Concludes Reinstein, a former sex-crimes prosecutor: "It's a very bad result."
The Republic stories failed to note that judges, state social workers and others had recommended placing juveniles at Phoenix Memorial Hospital after each child had been caught or confessed to penetrating victims--often more than one--orally, vaginally or rectally.

"We are talking about kids who are not nice people," says Reinstein, whose comments reflect those of three other Superior Court jurists interviewed by New Times. "They are kids who create victims of many other kids. The plethysmograph wasn't a be-all and end-all."
The plethysmograph consists of a flexible rubber ring that the subject places around his penis. Sensors attached to a computer then record his responses to the visual stimuli. Professional opinion on the so-called "peter meter" remains mixed. Still, the device is utilized by about one-quarter of the nation's 700-plus treatment centers for juvenile sex offenders.
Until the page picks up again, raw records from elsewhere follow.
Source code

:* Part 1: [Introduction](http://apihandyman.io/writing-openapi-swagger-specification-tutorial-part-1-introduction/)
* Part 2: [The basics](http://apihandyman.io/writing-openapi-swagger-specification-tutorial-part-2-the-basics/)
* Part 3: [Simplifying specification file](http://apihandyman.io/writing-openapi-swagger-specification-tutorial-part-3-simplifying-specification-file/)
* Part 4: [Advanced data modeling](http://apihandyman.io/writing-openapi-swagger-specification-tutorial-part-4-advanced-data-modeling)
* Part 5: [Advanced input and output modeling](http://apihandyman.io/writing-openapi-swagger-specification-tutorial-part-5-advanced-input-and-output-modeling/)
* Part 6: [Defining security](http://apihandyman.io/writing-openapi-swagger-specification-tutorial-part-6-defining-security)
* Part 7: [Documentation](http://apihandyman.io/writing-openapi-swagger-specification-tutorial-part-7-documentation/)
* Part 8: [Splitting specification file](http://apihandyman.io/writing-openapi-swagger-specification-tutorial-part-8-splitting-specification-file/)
"I always knew it was a controversial technique," Emerick says, "but we dealt with violent kids at an extremely high risk to reoffend. If you haven't been around these kids, it's not something you want to think about. The plethysmograph was just one part of trying to solve a difficult puzzle."
The Republic's first story cited the mother of an 11-year-old former Phoenix Memorial patient as a main source. The boy, the story said, had been "treated" with the plethysmograph at Phoenix Memorial after state juvenile authorities had ordered him there for a risk assessment.

The boy, whom we'll call Sam, had "allegedly sexually abused" another child after he in turn had been molested in a foster-care home, the Republic said.

The Republic said Phoenix Memorial had subjected the boy "to a punitive therapy called ammonia aversion. The patient sniffs ammonia if he experiences an erection when shown nude photographs of young children. The acrid odor helps block arousal."

But the story didn't mention that authorities had taken Sam from his mother after she told a counselor she had repeatedly allowed Sam to fondle her genitals.

Instead, the Republic quoted the director of VOCAL, a group known for shrill attacks on prosecutors, judges and the state's Child Protective Services agency.

"This is taxpayer-funded child abuse," the paper quoted VOCAL's Mary Margaret Chapman as saying.

The story didn't mention that Sam's mother was a member of VOCAL.
And, juvenile court testimony later revealed Sam never inhaled the ammonia. In fact, the boy never was "treated" by Phoenix Memorial for sexual deviance and had been assessed on the plethysmograph only once after his legal guardians at the time--the State of Arizona--signed a consent form.